Indonesia’s economy grew at the slowest pace in 2016. GDP in 4Q2016 eased for the third consecutive month to +4.9%yoy, while on qoq basis the economy declined -1.8%. Slower growth was due to cooling of household consumption, which saw a steady 5% yoy growth for the second consecutive quarter while government spending fell for the second month by -4.0%yoy. Headline inflation in the Philippines accelerated further to its fastest pace in over two years with January’s reading at +2.7% yoy. Meanwhile, the core-inflation, which excludes the prices of food and energy, was unchanged at +2.5% yoy. The higher inflation was due to non-food inflation, supported by higher transportation fares driven by higher prices of petroleum products. On the flipside, Producer Price Index (PPI) continued to contract since October 2014 albeit at a smaller decline, down by -2.9% yoy.
UST Market
This week, buying flows were seen on the back of UST dropping on the back of chatters about less confidence on Trump’s policies which resulted in global yields easing slightly. On Friday’s 11am pricing, the 2-, 5- and 10-year UST traded at 1.19%, 1.88% and 2.41%.
Malaysian Bond Market
Trading activity improved post Chinese New Year celebrations this week, with the local market taking a break yesterday in conjunction with the Thaipusam festival.

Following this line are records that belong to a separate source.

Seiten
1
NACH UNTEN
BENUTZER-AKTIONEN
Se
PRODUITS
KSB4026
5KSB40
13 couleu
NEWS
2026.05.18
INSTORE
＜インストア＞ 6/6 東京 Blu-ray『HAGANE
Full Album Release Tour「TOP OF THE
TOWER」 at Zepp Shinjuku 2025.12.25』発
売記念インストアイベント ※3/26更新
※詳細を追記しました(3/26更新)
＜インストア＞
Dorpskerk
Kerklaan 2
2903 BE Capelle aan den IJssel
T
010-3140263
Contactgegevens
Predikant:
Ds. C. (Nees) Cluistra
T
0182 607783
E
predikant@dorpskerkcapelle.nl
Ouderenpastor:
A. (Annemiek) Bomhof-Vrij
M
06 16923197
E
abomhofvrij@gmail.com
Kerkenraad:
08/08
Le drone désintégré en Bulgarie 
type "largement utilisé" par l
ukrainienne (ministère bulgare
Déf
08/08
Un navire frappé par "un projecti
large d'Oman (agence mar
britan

Benchmark local govvies registered a much higher trading volume of RM12.5bil compared with preceding week’s trading volume of RM6.12bil. On Friday’s 11am pricing, the 3-, 5-, 7-, 10-, 15-, 20- and 30-year benchmark MGS yields settled at a respective 3.36%, 3.66%, 3.90%, 4.11%, 4.54%, 4.63% and 4.75%.

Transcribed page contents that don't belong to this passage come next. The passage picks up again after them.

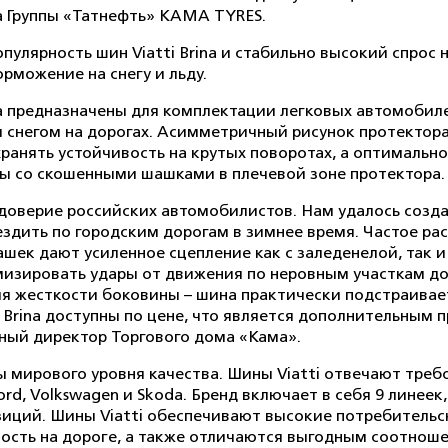
а Группы «Татнефть» KAMA TYRES.
лярность шин Viatti Brina и стабильно высокий спрос на
орможение на снегу и льду.
a предназначены для комплектации легковых автомобиле
 снегом на дорогах. Асимметричный рисунок протектор
хранять устойчивость на крутых поворотах, а оптималь
ы со скошенными шашками в плечевой зоне протектора.
ла доверие российских автомобилистов. Нам удалось соз
ездить по городским дорогам в зимнее время. Частое р
шек дают усиленное сцепление как с заледенелой, так и 
изировать удары от движения по неровным участкам до
я жесткости боковины – шина практически подстраивае
 Brina доступны по цене, что является дополнительным 
ный директор Торгового дома «Кама».
ины мирового уровня качества. Шины Viatti отвечают тр
rd, Volkswagen и Skoda. Бренд включает в себя 9 линеек,
озиций. Шины Viatti обеспечивают высокие потребитель
ность на дороге, а также отличаются выгодным соотноше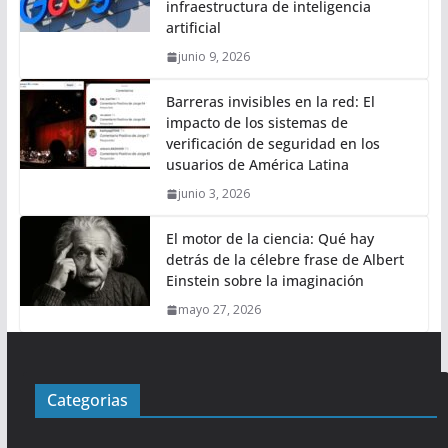
infraestructura de inteligencia
artificial
junio 9, 2026
Barreras invisibles en la red: El
impacto de los sistemas de
verificación de seguridad en los
usuarios de América Latina
junio 3, 2026
El motor de la ciencia: Qué hay
detrás de la célebre frase de Albert
Einstein sobre la imaginación
mayo 27, 2026
Categorias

The secondary corporate bonds market also recorded significantly higher trading activities compared to last week. Week-to-date, total trading volume, almost 24 times higher stood at RM2.5bil compared with last week’s total of only RM105mil. About 60% of the trading volume was contributed by the GG/AAA, 39% by the AA segment and the remaining 1% by the A segment.

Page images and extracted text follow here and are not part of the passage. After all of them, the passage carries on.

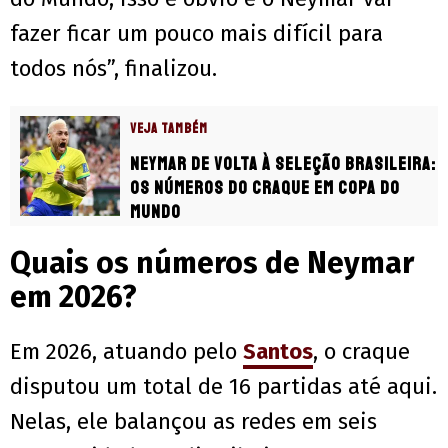
fazer ficar um pouco mais difícil para
todos nós”, finalizou.
VEJA TAMBÉM
Neymar de volta à Seleção Brasileira:
os números do craque em Copa do
Mundo
Quais os números de Neymar
em 2026?
Em 2026, atuando pelo
Santos
, o craque
disputou um total de 16 partidas até aqui.
Nelas, ele balançou as redes em seis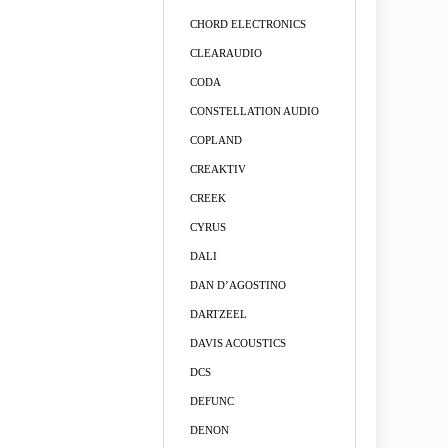
CHORD ELECTRONICS
CLEARAUDIO
CODA
CONSTELLATION AUDIO
COPLAND
CREAKTIV
CREEK
CYRUS
DALI
DAN D’AGOSTINO
DARTZEEL
DAVIS ACOUSTICS
DCS
DEFUNC
DENON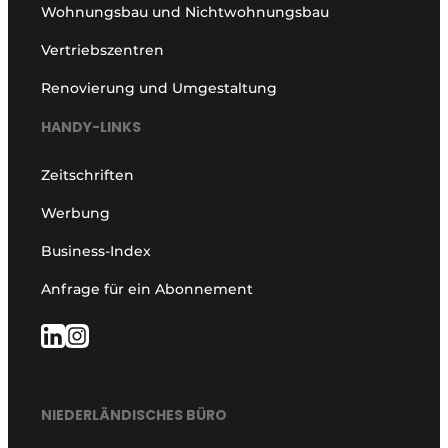
Wohnungsbau und Nichtwohnungsbau
Vertriebszentren
Renovierung und Umgestaltung
HANDY-LINKS
Zeitschriften
Werbung
Business-Index
Anfrage für ein Abonnement
NIEDERLÄNDISCHES BÜRO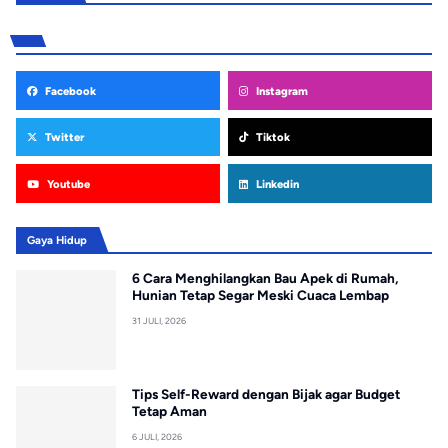
Facebook
Instagram
Twitter
Tiktok
Youtube
Linkedin
Gaya Hidup
6 Cara Menghilangkan Bau Apek di Rumah,
Hunian Tetap Segar Meski Cuaca Lembap
31 JULI, 2026
Tips Self-Reward dengan Bijak agar Budget
Tetap Aman
6 JULI, 2026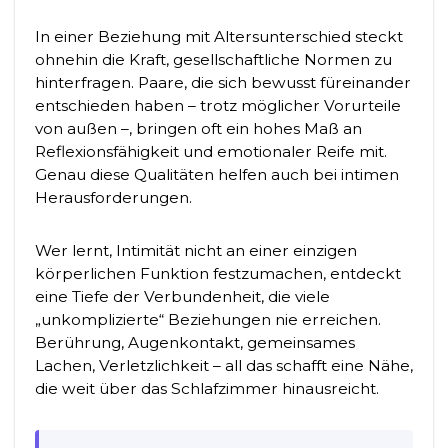
In einer Beziehung mit Altersunterschied steckt
ohnehin die Kraft, gesellschaftliche Normen zu
hinterfragen. Paare, die sich bewusst füreinander
entschieden haben – trotz möglicher Vorurteile
von außen –, bringen oft ein hohes Maß an
Reflexionsfähigkeit und emotionaler Reife mit.
Genau diese Qualitäten helfen auch bei intimen
Herausforderungen.
Wer lernt, Intimität nicht an einer einzigen
körperlichen Funktion festzumachen, entdeckt
eine Tiefe der Verbundenheit, die viele
„unkomplizierte“ Beziehungen nie erreichen.
Berührung, Augenkontakt, gemeinsames
Lachen, Verletzlichkeit – all das schafft eine Nähe,
die weit über das Schlafzimmer hinausreicht.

In the GG/AAA segment, notable trades included tranches of Cagamas 2017-2025 which recorded a trading volume of RM452mil, saw yields closing lower or remaining unchanged at 3.66% to 4.41%. Prasarana Malaysia tranches 2024-2029 recorded a trading volume of RM232mil where yields closed mixed between 4.15% and 4.93%. The toll road sector garnered some interest this week with Projek Lebuhraya Usahasama tranches of 2024-2029 where yields closed lower between 4.38% and 4.72% with a collective trading volume of RM175mil. Sarawak Hidro tranches 2023-2028 also garnered some interest with a trading volume of 160 million while yields closed at 4.38%-4.72%.
Elsewhere in the AA segment, trading was moderately high relative to previous weeks. Notable trades comprised largely from the banking sector this week with RHB Bank
tranches 2017-2020 yields closing mixed at 4.19%-4.83%. The toll road sector also garnered some interest with Kesas tranches2018-2023 recording a trading volume of RM170mil with yields closing mixed at 4.24%-4.62%. Public Bank ‘08/17 and ‘09/18 also saw yields closing mixed at 4.01%-4.54% with a total trading volume of RM121mil. UEM Sunrise
tranches 2018-2023 yields closed lower at 4.63%-4.86% with RM81mil changed hands.
MYR IRS Market
As at Friday’s 11am pricing, IRS curve fell slightly due to lower level of one-month US dollar/ringgit volatility alongside the weakening of ringgit. Elsewhere, the three-month KLIBOR remained at 3.43%.